A new exhibition, entitled Solar Guerrilla: Constructive Responses to Climate Change, will open July 18, 2019 at the Tel Aviv Museum of Art. The exhibition, which is the first of its kind in the world to address the issue of climate change from the perspective of cities as tools for instigating change, showcases a series of interdisciplinary collaborations with a range of public and private institutions, commercial companies, and professionals from around the world. This includes thirty participants and thirty-five case studies from cities including, among others, New York, Chicago, Copenhagen, Shanghai, Singapore, Hong Kong, Masdar and Tel Aviv.
Tel Aviv Museum of Art Director Tania Coen-Uzzielli: “Extreme climate events, which are growing increasingly frequent, are among the most urgent concerns currently faced by our world. The term “climate change” – which refers to the outcomes of both natural forces and human actions – brings together a wide range of environmental, social, political and economic scenarios that point to the severity and extent of this phenomenon. Given the limited amount of time remaining to instigate significant change, the Tel Aviv Museum of Art has sought to contribute to the public discourse on this subject through an exhibition and book.
Solar Guerrilla: Constructive Responses to Climate Change presents new activist developments and innovations in the fields of architecture and design. This project partakes of the museum’s larger commitment, in parallel to both global and local discourses, to exploring our relationship to the environment through a series of projects in the fields of architecture and design, art and craft.”
Efficient solutions to climate change concerns may be found on a local level, where the engagement of urban communities may prove to be effective in combating environmental damage. Cities can serve as laboratories for experimenting with solutions and lively hubs for the generation of new ideas, offering fertile ground for collaborations and initiatives. “Solar Guerrilla: Constructive Responses to Climate Change” addresses an approach involving multiple possibilities for climate-related actions, most notably in the context of individual cities.

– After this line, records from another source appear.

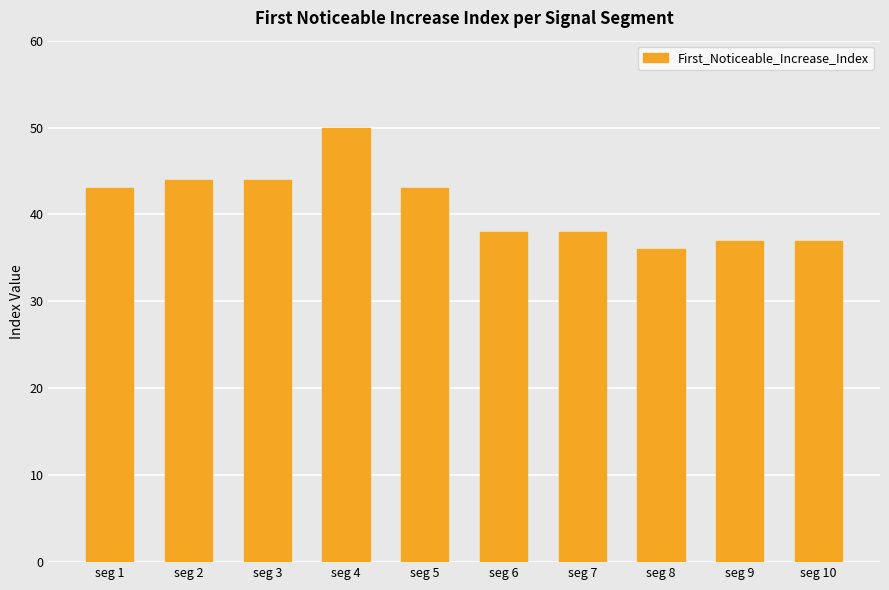

True or false: the data shows 16 at seg 2.

False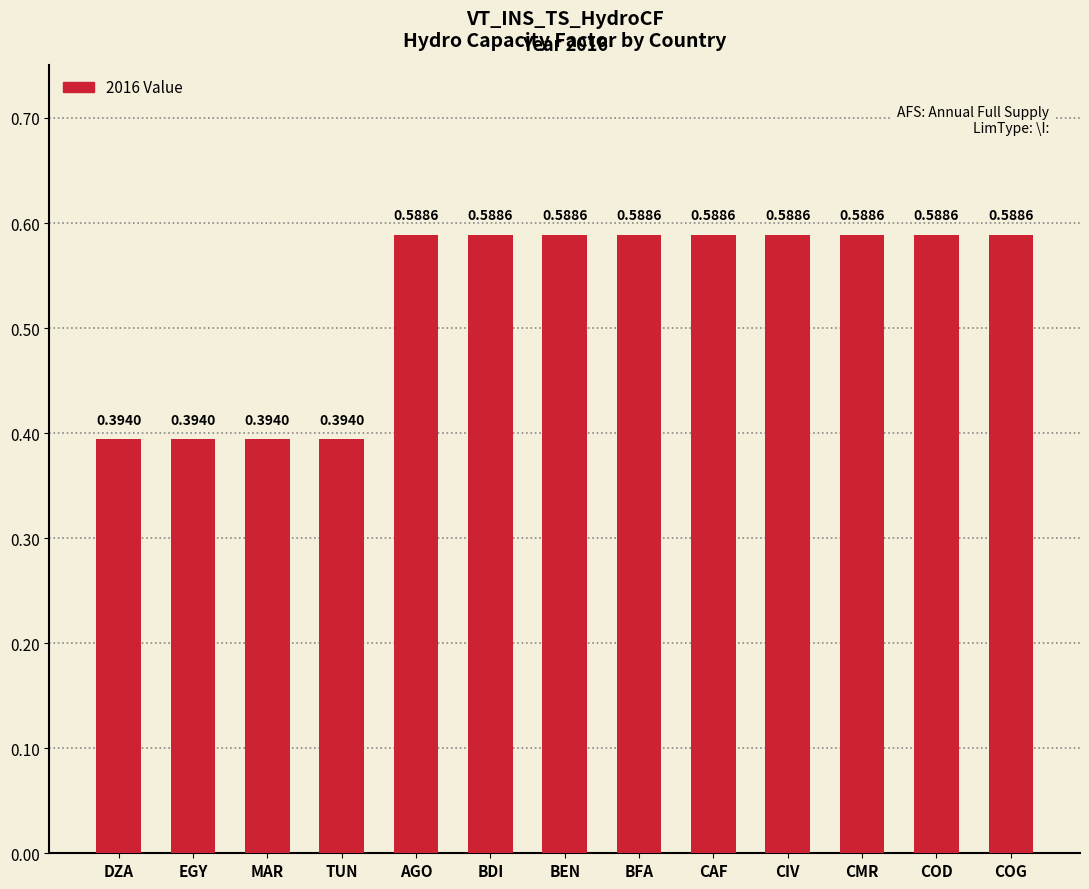

What is the average value?

0.5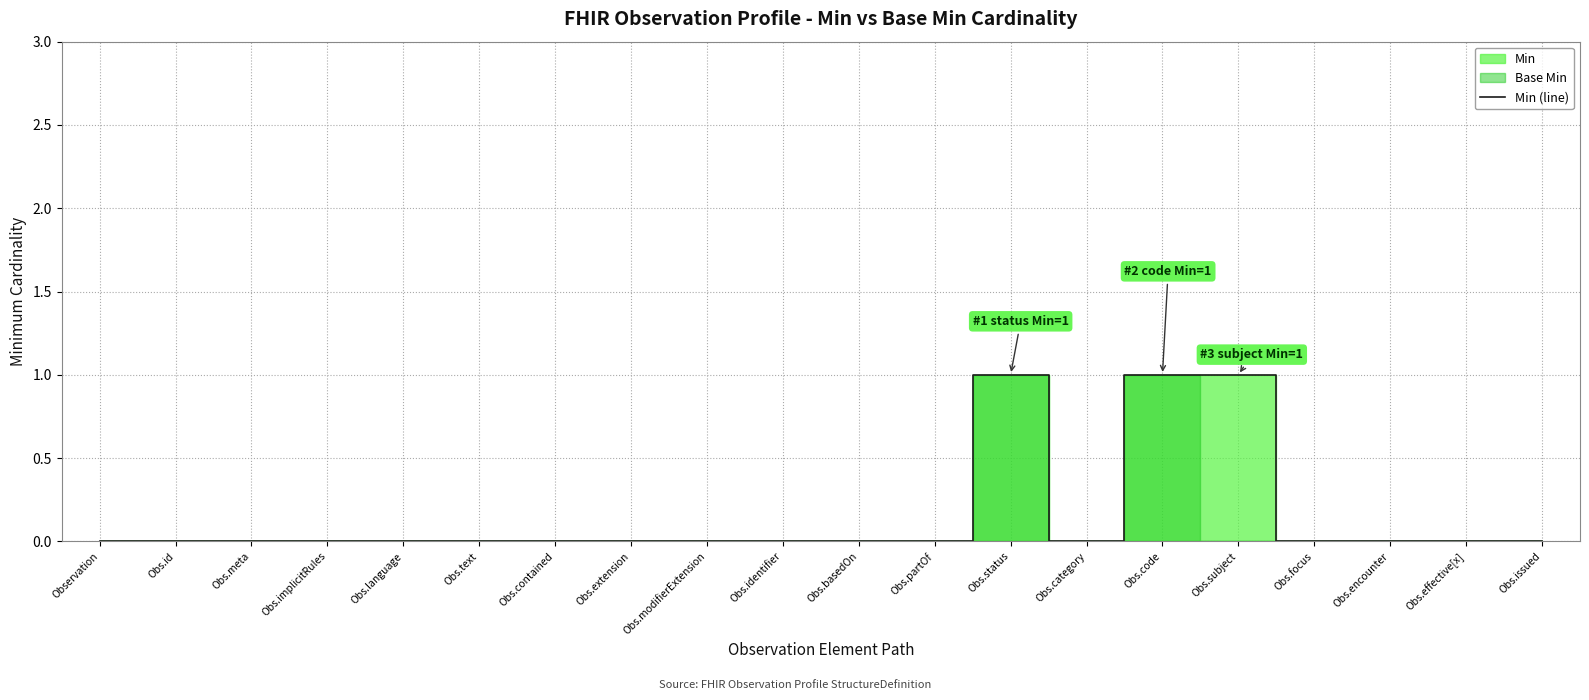

At which label is the value closest to 0?

Observation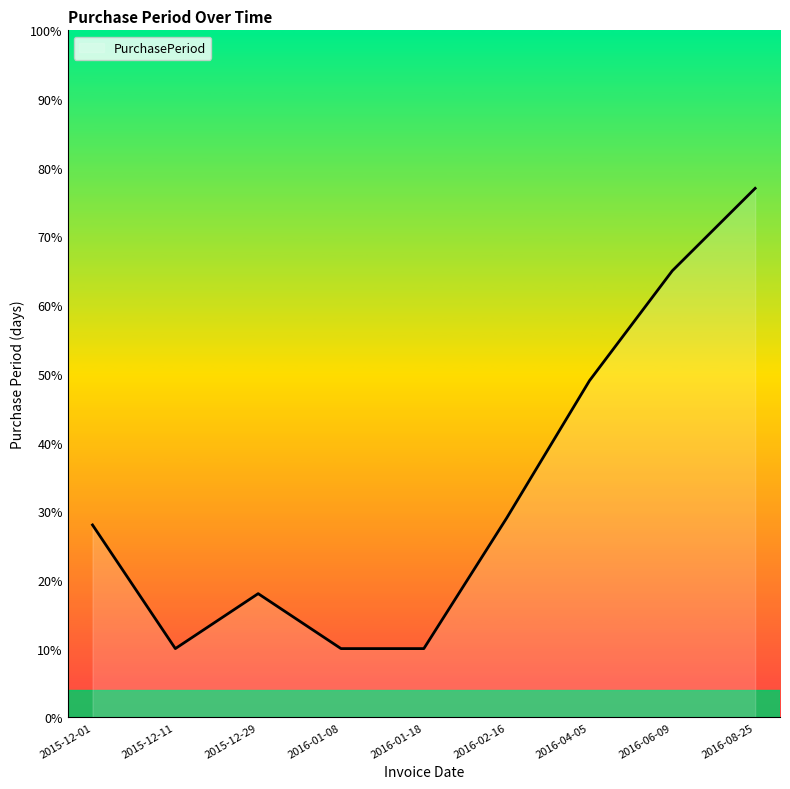

What is the label of the 7th point from the left?

2016-04-05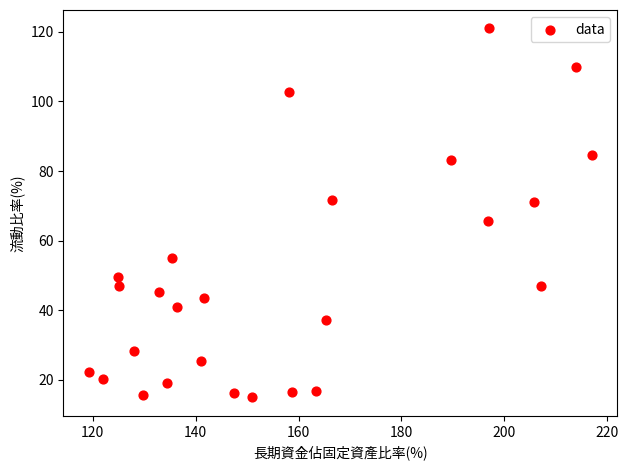

What is the range of X values (max minus min)?

97.8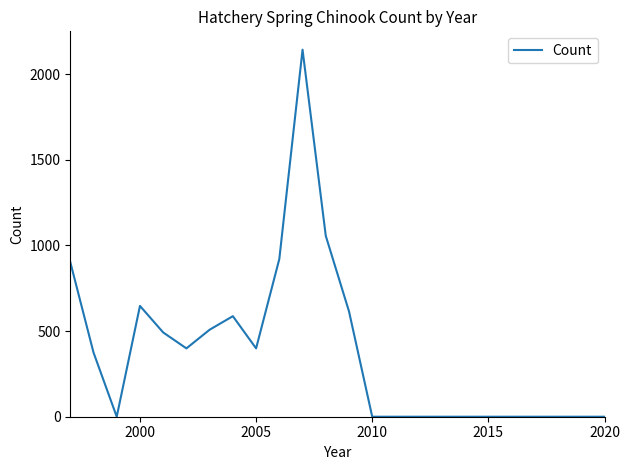

What is the difference between the maximum and minimum values?

2143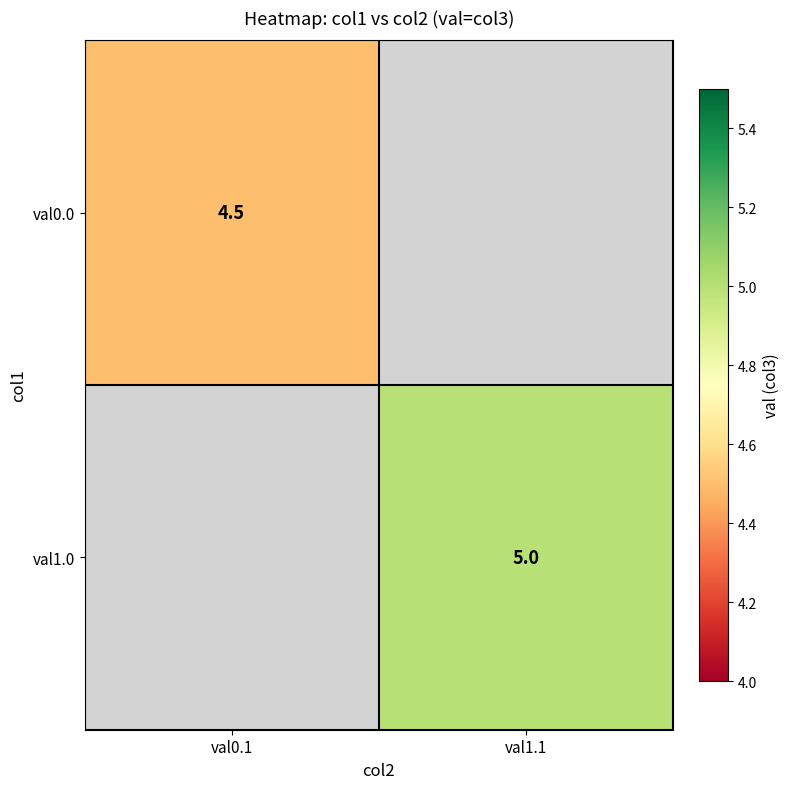

The val0.0 series shows 4.5 at val0.1. True or false?

True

The exhibition – and the English-Hebrew language book which is published by Hirmer Publishers – is organized into six thematic chapters/sections, whose titles are borrowed from contemporary discourses prevalent among active architectural firms or utopian architects, city planners and landscape architects, activists and the developers of various apps, the environmental departments of municipalities, technology companies, product designers and science-fictions writers.
Each chapter/section presents a professional approach – social, political, environmental, or technological – which promotes a different relationship with our planet:
- 1.5 to 2 degrees Celsius (addressing global warming)

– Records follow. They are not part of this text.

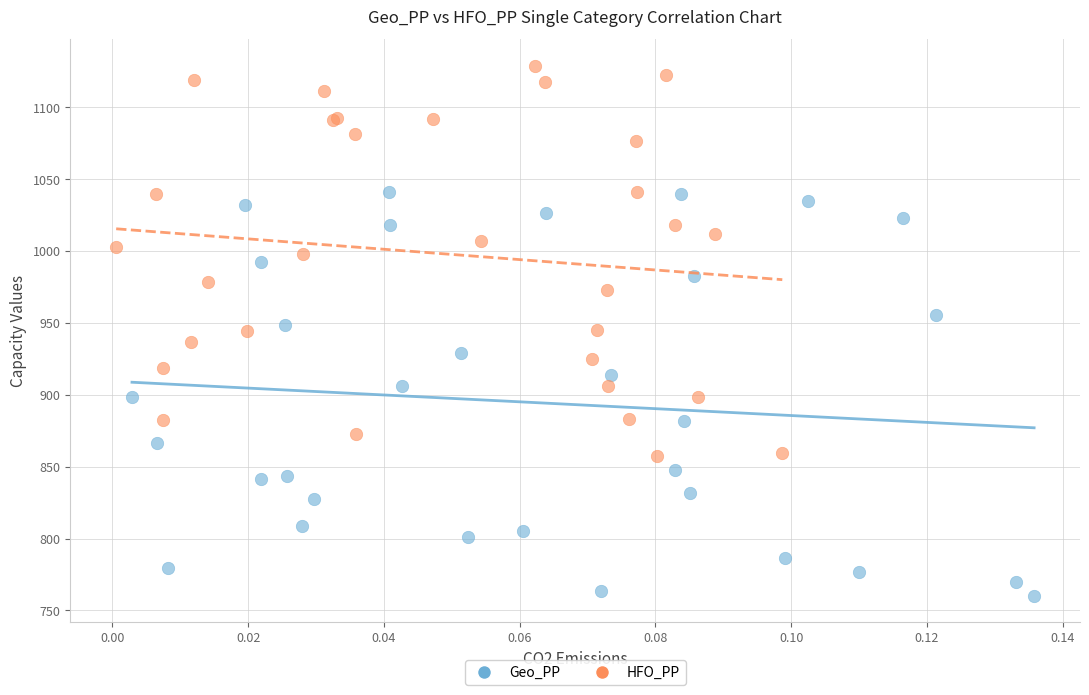

Which series reaches the minimum Y coordinate?

Geo_PP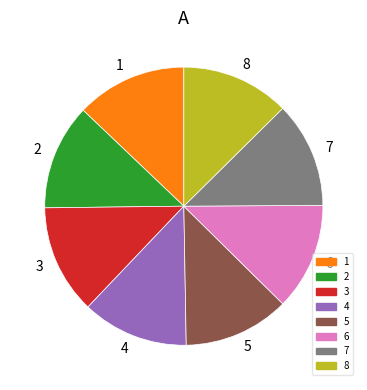

Do 4 and 5 together represent more than half of the pie?

No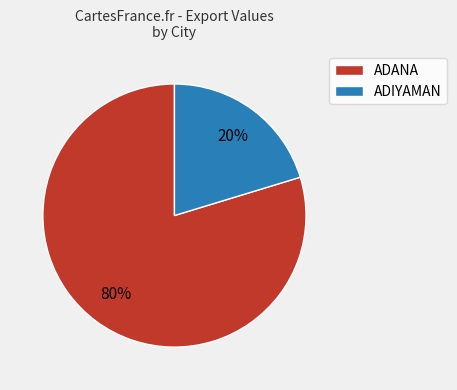

Is there a majority slice in this chart?

Yes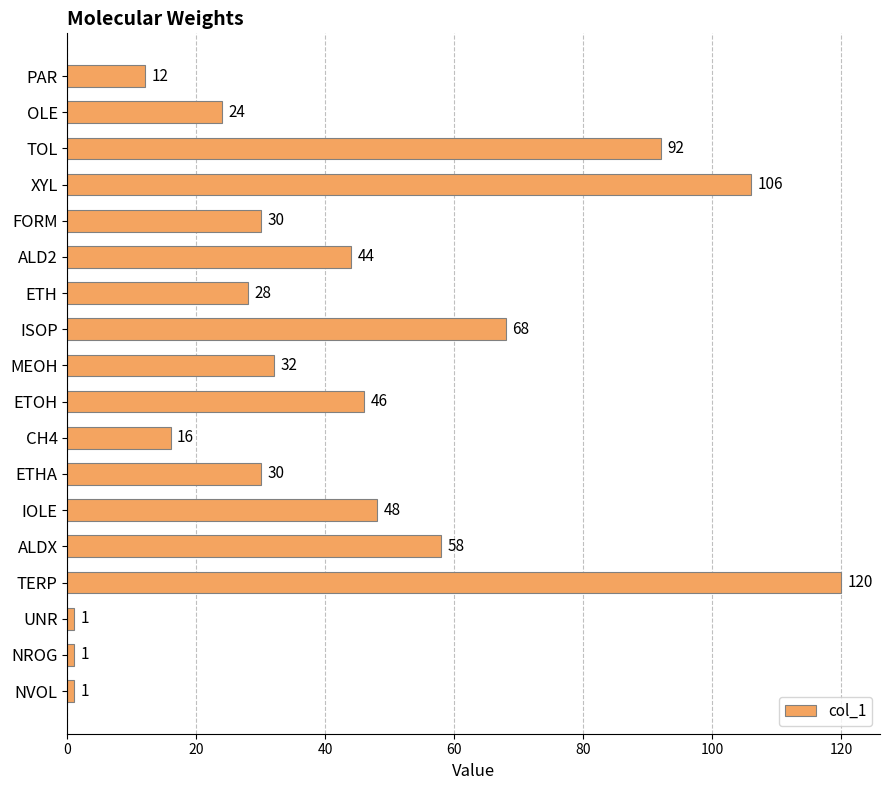

At which category does the chart reach its peak across all series?

TERP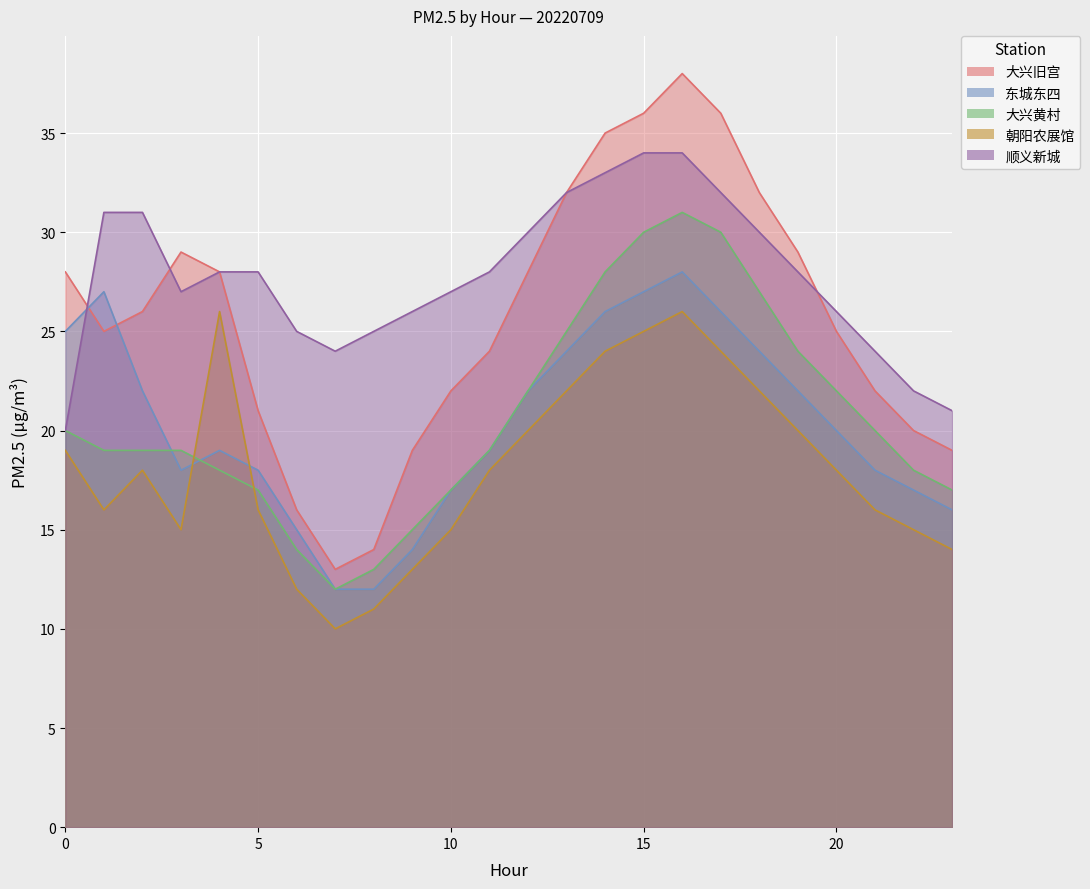

How many lines are shown in the chart?

5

- SolarPunk (offering accessible sources of green and renewable energy to urban populations most in need)
- Sponge City (cutting-edge, sustainable methods for managing potential floods and using the water to promote urban development; methods for creating potable water in arid areas)
- Anti-Smog (strategies designed to reduce, or even eliminate, the emission of polluting gasses that contribute to the creation of smog)
- Sunroof (exploiting solar energy as an efficient substitute for fossil fuels)
- Passive House (voluntary building standard for energy efficiency in a building, neighborhood, district or entire city, which significantly reduces its ecological footprint.)
Cities can serve as laboratories for experimenting with solutions and lively hubs for the generation of new ideas, offering fertile ground for collaborations and initiatives. This project is concerned with cities as tools for instigating change. The exhibition features a range of possible initiatives adapted to specific geographical environments: some of them are currently being implemented in different cities around the world, others will be implemented in the future, and yet others will remain utopian suggestions.
Leading international architectural firms participating include, among others, WOHA (Singapore); Turenscape – Kongjian Yu (China); The Big U (New York and Copenhagen); Third Nature (Copenhagen); and Foster + Partners (London), as well as cooperation with, among others, MIT, the UN Climate Change Secretariat, American science fiction writer Kim Stanley Robinson, American environmentalist Bill McKibben and Israel-based Breezometer and SolarEdge Technologies.